- **What the task requires**
The records that follow are to be transcribed word for word.

-- Input follows --

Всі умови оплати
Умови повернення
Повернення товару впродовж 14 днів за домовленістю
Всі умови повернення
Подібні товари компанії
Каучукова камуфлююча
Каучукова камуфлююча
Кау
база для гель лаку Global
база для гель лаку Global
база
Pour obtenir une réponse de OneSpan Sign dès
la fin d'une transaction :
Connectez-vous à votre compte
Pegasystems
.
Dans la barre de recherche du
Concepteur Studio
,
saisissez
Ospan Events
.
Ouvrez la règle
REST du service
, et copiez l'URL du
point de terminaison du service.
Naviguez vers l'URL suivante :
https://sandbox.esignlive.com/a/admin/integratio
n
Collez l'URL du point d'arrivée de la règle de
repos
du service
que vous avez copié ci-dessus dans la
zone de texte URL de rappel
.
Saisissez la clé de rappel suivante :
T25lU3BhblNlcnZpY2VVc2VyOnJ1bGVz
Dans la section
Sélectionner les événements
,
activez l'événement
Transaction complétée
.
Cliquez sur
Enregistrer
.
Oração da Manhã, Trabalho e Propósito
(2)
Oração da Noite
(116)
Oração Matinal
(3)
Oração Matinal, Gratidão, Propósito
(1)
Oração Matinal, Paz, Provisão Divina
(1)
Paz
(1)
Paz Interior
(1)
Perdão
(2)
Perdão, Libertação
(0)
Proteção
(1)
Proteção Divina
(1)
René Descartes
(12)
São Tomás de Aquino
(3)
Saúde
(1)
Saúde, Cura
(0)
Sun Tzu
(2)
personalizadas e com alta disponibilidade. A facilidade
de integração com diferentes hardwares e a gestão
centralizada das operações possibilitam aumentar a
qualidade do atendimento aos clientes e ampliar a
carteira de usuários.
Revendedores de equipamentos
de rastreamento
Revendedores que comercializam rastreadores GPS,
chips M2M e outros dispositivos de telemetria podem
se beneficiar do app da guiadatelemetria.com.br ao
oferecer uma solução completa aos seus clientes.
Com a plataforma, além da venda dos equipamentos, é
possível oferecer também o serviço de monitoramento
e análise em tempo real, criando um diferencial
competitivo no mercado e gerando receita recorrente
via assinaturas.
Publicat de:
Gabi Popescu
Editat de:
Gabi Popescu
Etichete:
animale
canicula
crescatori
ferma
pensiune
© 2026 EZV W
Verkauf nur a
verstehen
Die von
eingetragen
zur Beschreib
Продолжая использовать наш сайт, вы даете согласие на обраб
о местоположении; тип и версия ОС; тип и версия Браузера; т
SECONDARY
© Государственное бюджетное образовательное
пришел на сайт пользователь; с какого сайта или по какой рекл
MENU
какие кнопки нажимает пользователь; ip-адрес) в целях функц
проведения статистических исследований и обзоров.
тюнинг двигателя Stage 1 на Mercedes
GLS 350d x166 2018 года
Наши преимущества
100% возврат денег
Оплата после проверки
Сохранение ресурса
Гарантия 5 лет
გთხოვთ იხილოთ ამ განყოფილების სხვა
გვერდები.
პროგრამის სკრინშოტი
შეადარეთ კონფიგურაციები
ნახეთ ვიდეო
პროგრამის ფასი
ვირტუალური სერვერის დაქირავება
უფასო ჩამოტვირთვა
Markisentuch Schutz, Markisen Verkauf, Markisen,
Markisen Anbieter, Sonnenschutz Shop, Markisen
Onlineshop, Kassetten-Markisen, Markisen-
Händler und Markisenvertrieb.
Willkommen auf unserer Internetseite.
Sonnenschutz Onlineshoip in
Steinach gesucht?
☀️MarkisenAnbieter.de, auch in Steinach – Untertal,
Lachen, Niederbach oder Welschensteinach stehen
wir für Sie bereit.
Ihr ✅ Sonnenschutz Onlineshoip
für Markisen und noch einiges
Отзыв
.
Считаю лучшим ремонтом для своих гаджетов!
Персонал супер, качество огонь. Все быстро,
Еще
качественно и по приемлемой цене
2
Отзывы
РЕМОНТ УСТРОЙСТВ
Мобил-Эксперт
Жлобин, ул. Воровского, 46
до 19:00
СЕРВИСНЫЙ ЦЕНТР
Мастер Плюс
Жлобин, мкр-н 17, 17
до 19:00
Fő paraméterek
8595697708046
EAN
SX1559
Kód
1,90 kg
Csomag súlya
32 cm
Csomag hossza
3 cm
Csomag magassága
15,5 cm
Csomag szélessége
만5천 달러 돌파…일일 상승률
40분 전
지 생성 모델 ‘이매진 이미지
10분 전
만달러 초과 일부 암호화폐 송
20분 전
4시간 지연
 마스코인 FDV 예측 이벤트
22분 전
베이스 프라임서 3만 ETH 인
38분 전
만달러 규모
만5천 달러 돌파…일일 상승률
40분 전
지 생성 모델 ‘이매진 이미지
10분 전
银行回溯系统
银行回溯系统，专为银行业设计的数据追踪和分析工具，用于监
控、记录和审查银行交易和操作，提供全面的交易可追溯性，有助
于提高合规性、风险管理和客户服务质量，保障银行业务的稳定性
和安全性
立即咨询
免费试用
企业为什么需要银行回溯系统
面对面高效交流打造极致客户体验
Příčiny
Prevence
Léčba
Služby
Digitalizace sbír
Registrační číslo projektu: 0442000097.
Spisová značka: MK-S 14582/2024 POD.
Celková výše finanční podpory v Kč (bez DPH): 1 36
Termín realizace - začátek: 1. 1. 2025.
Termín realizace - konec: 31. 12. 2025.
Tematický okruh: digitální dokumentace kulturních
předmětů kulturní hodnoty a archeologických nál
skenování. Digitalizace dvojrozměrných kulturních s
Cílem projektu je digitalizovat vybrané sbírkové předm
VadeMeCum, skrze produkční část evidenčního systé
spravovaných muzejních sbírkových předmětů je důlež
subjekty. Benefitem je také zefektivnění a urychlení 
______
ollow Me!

-- Input concluded --

- **Expected answer**
Всі умови оплати
Умови повернення
Повернення товару впродовж 14 днів за домовленістю
Всі умови повернення
Подібні товари компанії
Каучукова камуфлююча
Каучукова камуфлююча
Кау
база для гель лаку Global
база для гель лаку Global
база
Pour obtenir une réponse de OneSpan Sign dès
la fin d'une transaction :
Connectez-vous à votre compte
Pegasystems
.
Dans la barre de recherche du
Concepteur Studio
,
saisissez
Ospan Events
.
Ouvrez la règle
REST du service
, et copiez l'URL du
point de terminaison du service.
Naviguez vers l'URL suivante :
https://sandbox.esignlive.com/a/admin/integratio
n
Collez l'URL du point d'arrivée de la règle de
repos
du service
que vous avez copié ci-dessus dans la
zone de texte URL de rappel
.
Saisissez la clé de rappel suivante :
T25lU3BhblNlcnZpY2VVc2VyOnJ1bGVz
Dans la section
Sélectionner les événements
,
activez l'événement
Transaction complétée
.
Cliquez sur
Enregistrer
.
Oração da Manhã, Trabalho e Propósito
(2)
Oração da Noite
(116)
Oração Matinal
(3)
Oração Matinal, Gratidão, Propósito
(1)
Oração Matinal, Paz, Provisão Divina
(1)
Paz
(1)
Paz Interior
(1)
Perdão
(2)
Perdão, Libertação
(0)
Proteção
(1)
Proteção Divina
(1)
René Descartes
(12)
São Tomás de Aquino
(3)
Saúde
(1)
Saúde, Cura
(0)
Sun Tzu
(2)
personalizadas e com alta disponibilidade. A facilidade
de integração com diferentes hardwares e a gestão
centralizada das operações possibilitam aumentar a
qualidade do atendimento aos clientes e ampliar a
carteira de usuários.
Revendedores de equipamentos
de rastreamento
Revendedores que comercializam rastreadores GPS,
chips M2M e outros dispositivos de telemetria podem
se beneficiar do app da guiadatelemetria.com.br ao
oferecer uma solução completa aos seus clientes.
Com a plataforma, além da venda dos equipamentos, é
possível oferecer também o serviço de monitoramento
e análise em tempo real, criando um diferencial
competitivo no mercado e gerando receita recorrente
via assinaturas.
Publicat de:
Gabi Popescu
Editat de:
Gabi Popescu
Etichete:
animale
canicula
crescatori
ferma
pensiune
© 2026 EZV W
Verkauf nur a
verstehen
Die von
eingetragen
zur Beschreib
Продолжая использовать наш сайт, вы даете согласие на обраб
о местоположении; тип и версия ОС; тип и версия Браузера; т
SECONDARY
© Государственное бюджетное образовательное
пришел на сайт пользователь; с какого сайта или по какой рекл
MENU
какие кнопки нажимает пользователь; ip-адрес) в целях функц
проведения статистических исследований и обзоров.
тюнинг двигателя Stage 1 на Mercedes
GLS 350d x166 2018 года
Наши преимущества
100% возврат денег
Оплата после проверки
Сохранение ресурса
Гарантия 5 лет
გთხოვთ იხილოთ ამ განყოფილების სხვა
გვერდები.
პროგრამის სკრინშოტი
შეადარეთ კონფიგურაციები
ნახეთ ვიდეო
პროგრამის ფასი
ვირტუალური სერვერის დაქირავება
უფასო ჩამოტვირთვა
Markisentuch Schutz, Markisen Verkauf, Markisen,
Markisen Anbieter, Sonnenschutz Shop, Markisen
Onlineshop, Kassetten-Markisen, Markisen-
Händler und Markisenvertrieb.
Willkommen auf unserer Internetseite.
Sonnenschutz Onlineshoip in
Steinach gesucht?
☀️MarkisenAnbieter.de, auch in Steinach – Untertal,
Lachen, Niederbach oder Welschensteinach stehen
wir für Sie bereit.
Ihr ✅ Sonnenschutz Onlineshoip
für Markisen und noch einiges
Отзыв
.
Считаю лучшим ремонтом для своих гаджетов!
Персонал супер, качество огонь. Все быстро,
Еще
качественно и по приемлемой цене
2
Отзывы
РЕМОНТ УСТРОЙСТВ
Мобил-Эксперт
Жлобин, ул. Воровского, 46
до 19:00
СЕРВИСНЫЙ ЦЕНТР
Мастер Плюс
Жлобин, мкр-н 17, 17
до 19:00
Fő paraméterek
8595697708046
EAN
SX1559
Kód
1,90 kg
Csomag súlya
32 cm
Csomag hossza
3 cm
Csomag magassága
15,5 cm
Csomag szélessége
만5천 달러 돌파…일일 상승률
40분 전
지 생성 모델 ‘이매진 이미지
10분 전
만달러 초과 일부 암호화폐 송
20분 전
4시간 지연
 마스코인 FDV 예측 이벤트
22분 전
베이스 프라임서 3만 ETH 인
38분 전
만달러 규모
만5천 달러 돌파…일일 상승률
40분 전
지 생성 모델 ‘이매진 이미지
10분 전
银行回溯系统
银行回溯系统，专为银行业设计的数据追踪和分析工具，用于监
控、记录和审查银行交易和操作，提供全面的交易可追溯性，有助
于提高合规性、风险管理和客户服务质量，保障银行业务的稳定性
和安全性
立即咨询
免费试用
企业为什么需要银行回溯系统
面对面高效交流打造极致客户体验
Příčiny
Prevence
Léčba
Služby
Digitalizace sbír
Registrační číslo projektu: 0442000097.
Spisová značka: MK-S 14582/2024 POD.
Celková výše finanční podpory v Kč (bez DPH): 1 36
Termín realizace - začátek: 1. 1. 2025.
Termín realizace - konec: 31. 12. 2025.
Tematický okruh: digitální dokumentace kulturních
předmětů kulturní hodnoty a archeologických nál
skenování. Digitalizace dvojrozměrných kulturních s
Cílem projektu je digitalizovat vybrané sbírkové předm
VadeMeCum, skrze produkční část evidenčního systé
spravovaných muzejních sbírkových předmětů je důlež
subjekty. Benefitem je také zefektivnění a urychlení 
______
ollow Me!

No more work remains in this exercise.